Firewall: How to identify forbidden ports based on a whitelist of allowed ports per target-host?

Question

Assume I have a list of hosts I want to scan. For each host I have a list of allowed ports.

192.168.1.2;80,443 
192.168.1.3;3306

The list above reads "1st IP is allowed to have port 80 and 443 open, and the 2nd IP is allowed to have port 3306 open".

I want to run this scan to identify hosts which have ports open except the ones in the allowed list above.

e.g. assume suddenly 192.168.1.3 has also port 80 open, then I want generate an alert like:

Alert: Found forbidden open port(s) on 192.168.1.3: 80 (Expected: 3306)

Question: How can this be achieved efficiently?

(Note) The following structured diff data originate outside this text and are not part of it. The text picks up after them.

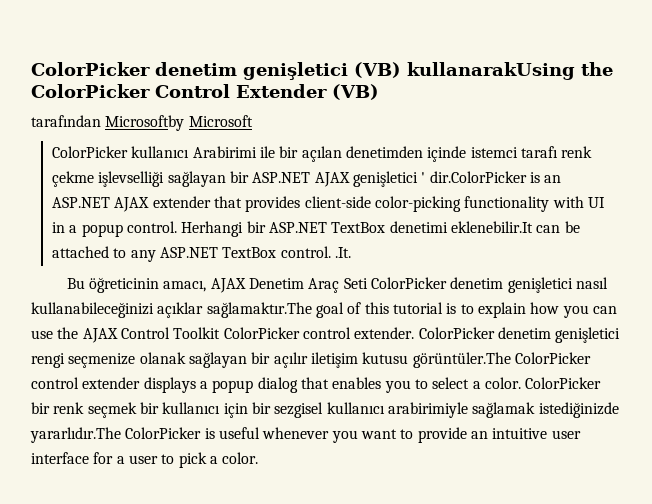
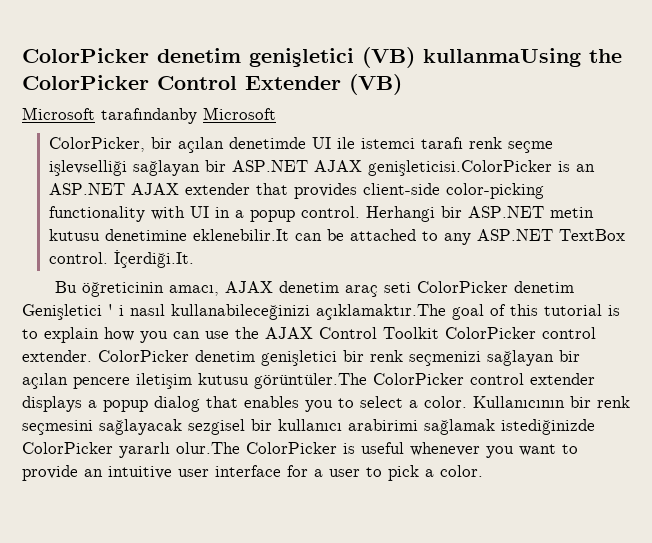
[407,62,575,80] kullanarakUsing -> [423,48,581,67] kullanmaUsing
[31,115,185,131] tarafından Microsoftby -> [22,107,197,124] Microsoft tarafındanby
[52,146,467,162] ColorPicker kullanıcı Arabirimi ile bir açılan denetimden içinde -> [48,137,355,153] ColorPicker, bir açılan denetimde UI ile
[52,171,95,187] çekme -> [507,141,553,153] seçme
[353,171,527,187] genişletici ' dir.ColorPicker -> [367,160,552,176] genişleticisi.ColorPicker
[331,221,448,233] TextBox denetimi -> [549,207,594,218] [48,229,187,241] metin kutusu denetimine
[335,247,352,258] .It. -> [113,250,194,268] İçerdiği.It.
[249,277,608,293] [31,302,312,318] Denetim Araç Seti ColorPicker denetim genişletici nasıl kullanabileceğinizi açıklar sağlamaktır.The -> [278,281,574,297] [22,304,446,320] denetim araç seti ColorPicker denetim Genişletici ' i nasıl kullanabileceğinizi açıklamaktır.The
[31,352,308,368] rengi seçmenize olanak sağlayan bir açılır -> [343,350,580,366] [22,373,130,389] bir renk seçmenizi sağlayan bir açılan pencere
[525,377,602,389] [31,402,619,418] [30,427,121,443] ColorPicker bir renk seçmek bir kullanıcı için bir sezgisel kullanıcı arabirimiyle sağlamak istediğinizde yararlıdır.The -> [473,396,630,408] [22,419,595,435] [22,442,240,458] Kullanıcının bir renk seçmesini sağlayacak sezgisel bir kullanıcı arabirimi sağlamak istediğinizde ColorPicker yararlı olur.The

Additional question: Is there a word / term for what I am asking for? Had a hard time googling this. I was thinking something like "firewall unit testing" - like Unit-Testing components in source-code, but this time for firewalls.

Answer 1

You can achieve this with a simple bash script and some XSLT processing of nmap's output.

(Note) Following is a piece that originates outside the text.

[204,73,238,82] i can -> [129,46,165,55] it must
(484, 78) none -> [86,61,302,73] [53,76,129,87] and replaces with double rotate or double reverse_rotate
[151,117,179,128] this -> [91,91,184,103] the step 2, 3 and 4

Let's say you put the list of allowed ports in the format you presented in /usr/local/etc/check-ports.conf.

You can create a bash script (/usr/local/bin/check-ports), which will call nmap <host> --excluded-ports <port_list> for each line in your list:

#!/bin/bash
STYLESHEET=/usr/local/share/check-ports/nmap.xslt
cat /usr/local/etc/check-ports.conf |
  while IFS=";" read -a line; do
    options="-oX -"
    if [ "${line[1]}" != "" ]; then
      options="$options --exclude-ports ${line[1]}"
    fi
    /usr/bin/nmap $options ${line[0]} |
      /usr/bin/xsltproc --stringparam expected "${line[1]}" $STYLESHEET -
  done

and you put a simple XSLT stylesheet in /usr/local/share/check-ports/nmap.xslt:

<?xml version="1.0"?>
<xsl:stylesheet xmlns:xsl="http://www.w3.org/1999/XSL/Transform" version="1.0">
  <xsl:param name="expected"/>
  <xsl:output method="text" />
  <xsl:template match="/"><xsl:apply-templates select="//host" /></xsl:template>
  <xsl:template match="host">
    <xsl:apply-templates select="//port">
      <xsl:with-param name="host" select="address/@addr" />
    </xsl:apply-templates>
  </xsl:template>
  <xsl:template match="port[state/@state = 'open']">
    <xsl:param name="host" />Alert: Found forbidden open port(s) on <xsl:value-of select="$host" />: <xsl:value-of select="@portid"/> (expected: <xsl:value-of select="$expected" />)
</xsl:template>
</xsl:stylesheet>

to transform nmap's XML output:

<nmaprun ...
  <host starttime="1580679113" endtime="1580679113">
    <address addr="127.0.0.1" addrtype="ipv4"/>
    <ports>
      <port protocol="tcp" portid="22">
        <state state="open" reason="syn-ack" reason_ttl="0"/>
        <service name="ssh" method="table" conf="3"/>
      </port>
...

into the output you gave in the question.